Sunday, August 17, 2014

Down and out with Russians in Paris (and London..)

Down and Out in Paris and LondonDown and Out in Paris and London by George Orwell

My rating: 4 of 5 stars


Working in a busy hotel kitchen as a busboy/dishwasher 'plonguer'in 1930's Paris is hard work as the detailed accounts of the stress, heat and pandemonium in the Paris hotel kitchens attest; young Eric Blair describes the turbulence of the political climate in 1930's Paris with a strange youthful stoicism, especially the exiled world of down at the heels but still proud Russian Émigrés.
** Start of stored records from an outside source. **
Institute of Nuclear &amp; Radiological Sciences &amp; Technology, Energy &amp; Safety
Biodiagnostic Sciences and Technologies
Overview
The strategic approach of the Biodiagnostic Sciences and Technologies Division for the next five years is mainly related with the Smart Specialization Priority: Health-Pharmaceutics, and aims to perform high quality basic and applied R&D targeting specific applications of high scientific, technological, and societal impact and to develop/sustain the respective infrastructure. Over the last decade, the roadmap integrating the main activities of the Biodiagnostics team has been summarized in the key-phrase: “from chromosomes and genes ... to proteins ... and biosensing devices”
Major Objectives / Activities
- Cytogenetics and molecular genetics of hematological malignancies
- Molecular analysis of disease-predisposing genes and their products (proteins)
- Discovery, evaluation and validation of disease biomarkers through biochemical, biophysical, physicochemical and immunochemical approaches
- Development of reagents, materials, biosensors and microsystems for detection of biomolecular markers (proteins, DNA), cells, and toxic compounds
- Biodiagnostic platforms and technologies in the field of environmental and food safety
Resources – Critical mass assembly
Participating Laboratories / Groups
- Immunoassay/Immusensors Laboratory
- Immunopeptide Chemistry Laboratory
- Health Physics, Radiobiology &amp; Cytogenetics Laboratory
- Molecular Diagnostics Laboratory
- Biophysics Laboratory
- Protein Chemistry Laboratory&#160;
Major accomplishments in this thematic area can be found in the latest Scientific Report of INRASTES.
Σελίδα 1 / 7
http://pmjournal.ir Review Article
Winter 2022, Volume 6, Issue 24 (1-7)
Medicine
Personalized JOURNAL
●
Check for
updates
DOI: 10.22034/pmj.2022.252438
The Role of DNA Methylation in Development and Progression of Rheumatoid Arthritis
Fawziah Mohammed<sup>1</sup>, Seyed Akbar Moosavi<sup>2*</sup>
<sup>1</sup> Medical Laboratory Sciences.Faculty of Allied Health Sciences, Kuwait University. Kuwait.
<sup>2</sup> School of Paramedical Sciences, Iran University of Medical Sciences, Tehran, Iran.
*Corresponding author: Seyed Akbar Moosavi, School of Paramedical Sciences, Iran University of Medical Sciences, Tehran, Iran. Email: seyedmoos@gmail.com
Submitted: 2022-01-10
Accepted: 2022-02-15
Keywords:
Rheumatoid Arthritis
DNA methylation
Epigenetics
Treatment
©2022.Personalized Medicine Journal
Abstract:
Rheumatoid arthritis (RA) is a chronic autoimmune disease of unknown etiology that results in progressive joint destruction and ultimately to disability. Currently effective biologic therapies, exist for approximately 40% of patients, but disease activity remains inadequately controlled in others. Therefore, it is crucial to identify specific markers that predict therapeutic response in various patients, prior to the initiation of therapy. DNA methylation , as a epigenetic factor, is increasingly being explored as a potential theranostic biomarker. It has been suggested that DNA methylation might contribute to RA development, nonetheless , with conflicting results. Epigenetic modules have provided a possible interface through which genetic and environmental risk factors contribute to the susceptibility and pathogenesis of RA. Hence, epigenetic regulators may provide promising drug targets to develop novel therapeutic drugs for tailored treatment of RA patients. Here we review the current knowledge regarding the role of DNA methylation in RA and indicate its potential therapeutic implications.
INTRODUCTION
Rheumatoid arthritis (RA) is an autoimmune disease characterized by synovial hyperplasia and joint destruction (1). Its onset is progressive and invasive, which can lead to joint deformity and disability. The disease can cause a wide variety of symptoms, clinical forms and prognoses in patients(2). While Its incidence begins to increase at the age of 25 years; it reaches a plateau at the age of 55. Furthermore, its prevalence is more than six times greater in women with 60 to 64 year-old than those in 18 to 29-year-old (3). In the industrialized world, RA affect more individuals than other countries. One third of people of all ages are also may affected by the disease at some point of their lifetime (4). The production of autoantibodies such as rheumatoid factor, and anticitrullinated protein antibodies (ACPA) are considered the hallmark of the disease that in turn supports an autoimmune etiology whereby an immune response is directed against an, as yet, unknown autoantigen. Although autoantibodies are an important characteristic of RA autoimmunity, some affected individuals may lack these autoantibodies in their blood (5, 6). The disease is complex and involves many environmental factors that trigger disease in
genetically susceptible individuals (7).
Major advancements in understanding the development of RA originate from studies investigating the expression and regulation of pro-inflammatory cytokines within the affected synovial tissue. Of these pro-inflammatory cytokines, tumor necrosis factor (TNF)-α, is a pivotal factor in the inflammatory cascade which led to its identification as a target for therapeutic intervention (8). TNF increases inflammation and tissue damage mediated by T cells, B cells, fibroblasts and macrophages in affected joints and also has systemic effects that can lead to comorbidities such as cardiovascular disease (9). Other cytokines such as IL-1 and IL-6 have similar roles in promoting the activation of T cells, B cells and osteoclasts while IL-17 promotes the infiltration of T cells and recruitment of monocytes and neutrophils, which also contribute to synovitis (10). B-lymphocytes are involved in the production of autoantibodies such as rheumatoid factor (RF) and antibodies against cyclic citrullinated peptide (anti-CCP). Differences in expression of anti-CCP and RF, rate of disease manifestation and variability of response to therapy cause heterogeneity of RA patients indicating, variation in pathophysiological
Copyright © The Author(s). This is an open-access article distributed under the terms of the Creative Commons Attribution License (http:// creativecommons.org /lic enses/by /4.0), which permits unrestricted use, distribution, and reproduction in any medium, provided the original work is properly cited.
Switching countries, the London tramp scenes don't quite have the same flair as the scenes amongst the working waiters and plongeurs in Paris and the matter of fact style will do little portray tramps as people with their own hard luck stories however this grim style is also very effective and takes you deep into the hard boiled luckless world of the petty thieves 'screevers' and 'glimmers' of London. The descriptions of tramping in and around the East End offer telling insights into the interior worlds of faceless men when one admits 'there is never anywhere to sit down for any length of time'. Before he was Orwell, Blair was a young man, trying to make it pay. The two epochs come to life in all of their dingy and grimy resolve to press on through hard times.